Skeptophilia (skep-to-fil-i-a) (n.) - the love of logical thought, skepticism, and thinking critically. Being an exploration of the applications of skeptical thinking to the world at large, with periodic excursions into linguistics, music, politics, cryptozoology, and why people keep seeing the face of Jesus on grilled cheese sandwiches.

Monday, December 11, 2023

Passing shadow

In astronomy, an occultation occurs when one celestial object passes in front of another, temporarily blocking it from sight (from the perspective of an observer on Earth).  Some occultations are entirely unremarkable; the Moon occults thousands of stars every month on its trips around the Earth, and we barely notice it because it's so ordinary.  And technically, solar eclipses are occultations, even though we don't usually think of them that way.

Other occultations, though, are rarer and more interesting.  The rings of Uranus were discovered in 1977 when they occulted the star SAO 158687, making it appear to blink on and off five times.  Pluto occulted stars in 1988, 2002, and 2006, and as it passed in front of the stars the alteration in the stars' light allowed astronomers here on Earth to study the chemistry of Pluto's thin atmosphere, a technique called atmospheric limb sounding.
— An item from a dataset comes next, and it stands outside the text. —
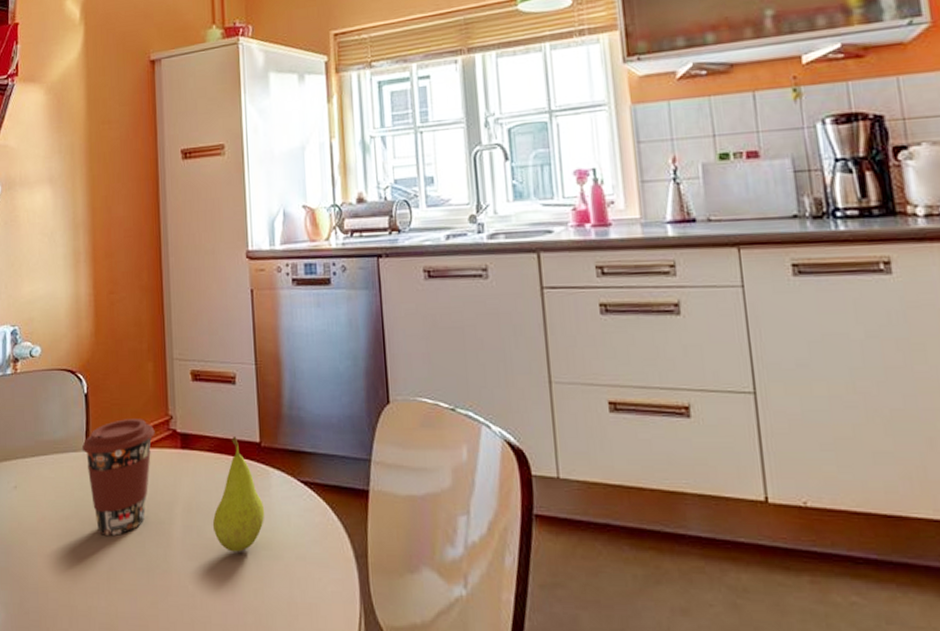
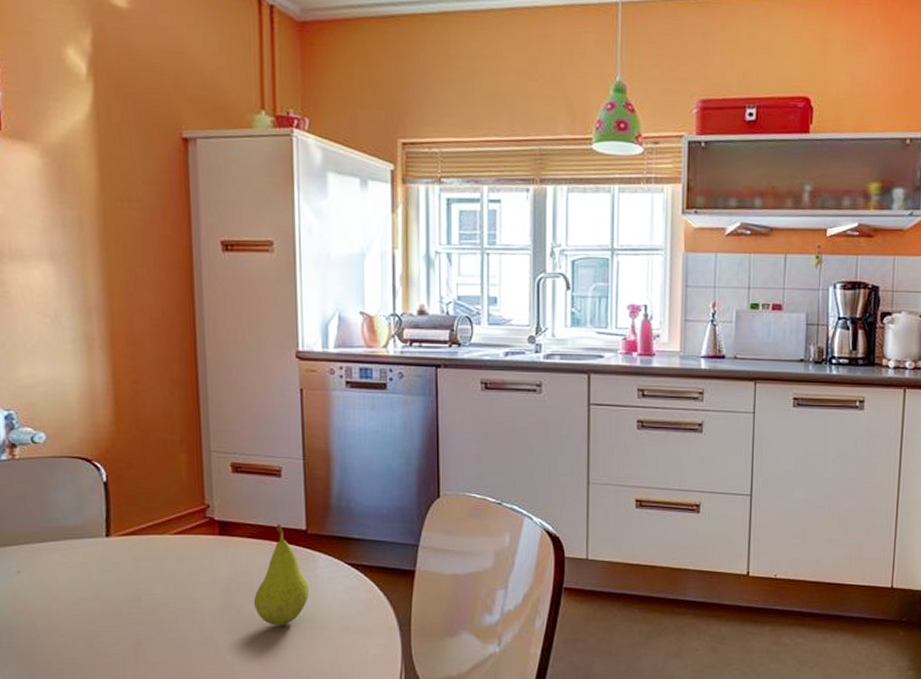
coffee cup: present [81,419,155,536] -> none [101,507,189,615]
Of course, because the two objects have to be lined up perfectly, occultations of bright and/or familiar objects are rare occurrences.  Jupiter, for example, is going to occult the planet Saturn -- but not until February 10, 7541.

That's a long time to wait.

Because natural occultations are so uncommon, there's a proposal to create an artificial version of occultation -- and use it to try and find more exoplanets.  A proposed orbiting telescope called BOSS (for Big Occulting Steerable Satellite -- of course it has a cute acronym, because these are astronomers we're talking about) will, if deployed, have a shield that can block the light of stars and allow the much dimmer reflected light of their planets to be detected.  Ordinarily, the glare of even an ordinary star is so bright that it swallows up the signal; shielding it, creating an artificial eclipse, might reveal hidden planetary systems.
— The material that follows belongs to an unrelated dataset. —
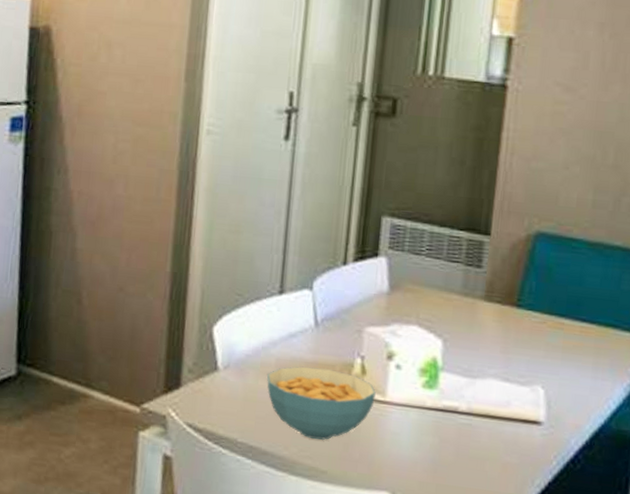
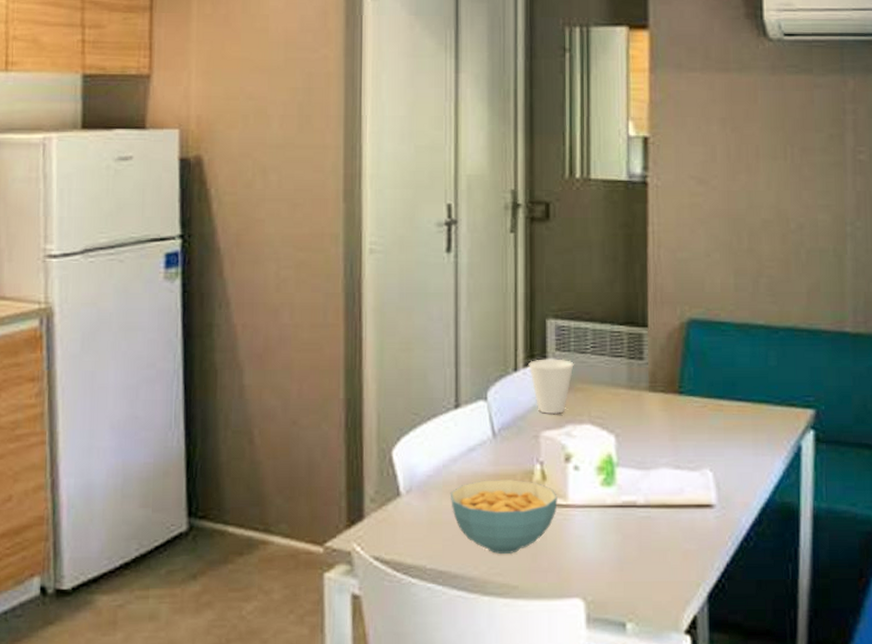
cup: none [358,255,407,312] -> present [528,359,574,415]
The reason this topic comes up is that a loyal reader of Skeptophilia alerted me to an occultation that is going to occur at 1:08 AM, Greenwich Mean Time, tonight.  The bright star Betelgeuse is, for seven minutes, going to be covered by the asteroid 319 Leona -- so for that time, the familiar figure of Orion will appear to be missing his left shoulder.

Unfortunately for me, the occultation won't be visible from upstate New York, but you're in luck if you're in the southern Mediterranean or the southern tip of Florida.  Here's a map of where the occultation will be visible:

The coolest part is that Betelgeuse is so huge -- if it were where the Sun is, its outer edge would be near the orbit of Jupiter, and we'd be inside the star -- that despite its distance of 548 light years, its angular diameter is larger than that of the much closer asteroid that's occulting it.  So through a telescope, it'll be an annular occultation -- the occulting object won't quite be able to cover the entire star up.

Even so, Betelgeuse will for seven minutes dim to near invisibility to the naked eye.

You have to wonder what the ancients would have made of this.  Many cultures believed the heavens to be timeless and changeless, which is why the appearance of comets and events like the supernovae of 1054 and 1604 ("Kepler's supernova") were considered such portents of evil.

Even though we now know better, it still will be a little unnerving to have such a familiar star suddenly appear to vanish from sight.  It's a pity I won't get to see it -- it's a little late to purchase a plane ticket for Spain.  If the path of occultation passed across upstate New York, I'd even get up in the middle of a frigid December night to see one of the brightest stars in the night sky blink off for a few minutes.